No man in your lifetime is ever going to love you.
More than 13 years ago, my then-husband left that message on our answering machine. He had split the month before, shortly after he began an office romance. This was perhaps not the best way to celebrate our 20th wedding anniversary.
My lawyer had recently gotten in touch with my husband's lawyer to say that I wasn't on board with his plans for our family, which included a quickie divorce.
I don't know what he was thinking when he spoke those harsh words, other than that he was angry that I wouldn't give in to his demands. But I knew that he had chosen them carefully, knowing how much they would pierce my heart.
Instead of just deleting it, I listened to his message over and over. Maybe I thought the repetition would somehow dull the pain. Maybe I thought I'd heard it wrong and that it would miraculously change the next time I played it. I know that sounds pointless now, but at the time, I was in shock—how could the man I had loved so dearly be so cruel?
I tried my best to move on. I lost weight quickly and hadn't looked hotter in clothes since high school. But even when friends reassured me how wonderful, attractive and talented I was, I continued to measure my self-worth by one yardstick: my husband's.

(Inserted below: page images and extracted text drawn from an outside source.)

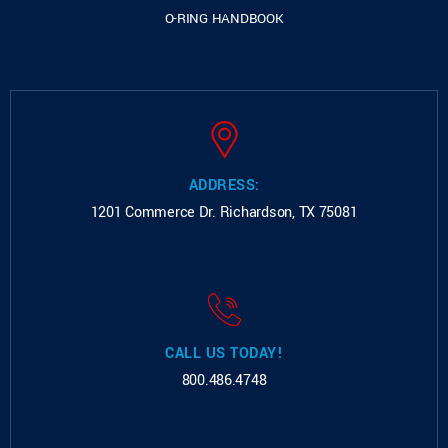
O-RING HANDBOOK
ADDRESS:
1201 Commerce Dr.
Richardson, TX 75081
CALL US TODAY!
800.486.4748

Awake, asleep, it didn't matter—I couldn't shake his stinging words. If I couldn't count on love from the father of my own children, what chance did I have with anyone else? But the thing that tormented me the most was, what if my husband was right?
About a year after he left, I took the kids on vacation. One day, we were sitting by the pool and a hotel employee who I had noticed upon our arrival—a dark and handsome middle-aged Arizona man—brought the children their first taste of prickly pear candy. He sat and talked with all three of us, and I found myself basking in his attention.

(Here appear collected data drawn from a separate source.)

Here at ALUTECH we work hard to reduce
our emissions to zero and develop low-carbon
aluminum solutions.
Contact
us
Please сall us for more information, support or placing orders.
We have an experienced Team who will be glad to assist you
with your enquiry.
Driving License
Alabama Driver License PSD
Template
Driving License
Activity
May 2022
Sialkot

A few months later, he came to Manhattan to visit friends and family. The children were at their father's, so we met for coffee and talked for hours, followed by pizza and more conversation. We were about to say goodbye at the subway when he turned around and followed me to Brooklyn instead.
I opened a bottle of pinot noir, and we sat on the couch and talked into the night. When he finally got up to leave, he pulled me close to him and kissed me longer and more tenderly than I'd been kissed in many years. When I came up for air, I was sobbing.
"I want you right now," he said and kissed me hard again.
I cried some more and told him how I still loved my husband despite what he'd done, and that I was still fragile and raw. Arizona man left a few minutes later.
Several years passed, and my husband and I eventually signed divorce papers. I went on vacation again, only this time I was flying solo. And this time I went out with a blond Adonis, 14 years my junior. On our first date, he drove me back to my hotel in his green hot rod before leaning over the gearshift and kissing me for so long that the concierge was still laughing when I got out of the car. A few days later, we ended the evening at his place.
We dated long distance for several months after and one night, while we were on the phone, he suddenly said, "I love you." I hadn't necessarily been waiting to hear those words, but they soothed me nonetheless. To my surprise, I found myself repeating the words back to him and felt like I was finally beginning to heal.